O trivial do neo-liberalismo com que nos bombardeiam todos os dias os distintos comentadores, banqueiros e grandes empresários da nossa praça. Só que nessa época tudo isso era o começo e o Chile foi a cobaia escolhida.

Os resultados da terapia foram brilhantes. Durante o primeiro ano da sua aplicação, a economia chilena recuou 15% e a taxa de desemprego passou de 3% quando Allende era presidente, para 20%. Após 15 anos de funcionamento do laboratório neo-liberal, 45% dos chilenos viviam abaixo do limiar da pobreza.

Cruel ironia, em recompensa pelos brilhantes serviços prestados à Humanidade em geral e ao Chile e à América Latina em particular, em 1976 o sr. Friedman foi coroado com o prémio Nobel da Economia!

Coincidência por coincidência, data por data, o governo americano tinha a obrigação de nesta triste efeméride fazer um rapprochement entre Nova Iorque e Santiago do Chile. E a obrigação de tirar algumas lições.

O mundo precisa disso, precisa de saber quando é que os EUA fazem a sua mea culpa pelos crimes que cometeram quando se apresentavam como os defensores do mundo livre contra a ameaça comunista, pelos crimes que continuam a cometer em nome da democracia e contra o terrorismo.

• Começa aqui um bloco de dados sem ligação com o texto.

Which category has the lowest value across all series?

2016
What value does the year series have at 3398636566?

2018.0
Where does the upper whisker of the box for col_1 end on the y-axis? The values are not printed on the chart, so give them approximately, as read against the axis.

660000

O mundo precisa que os EUA tenham a coragem de retirar a máscara de superioridade moral com que continuam a apresentar-se ao mundo, enquanto os seus aviões continuam a massacrar civis inocentes no Afeganistão.

O mundo precisa de paz, de justiça e de prosperidade para todos. Está farto de políticos e de generais sempre prontos a inventar mais uma guerra.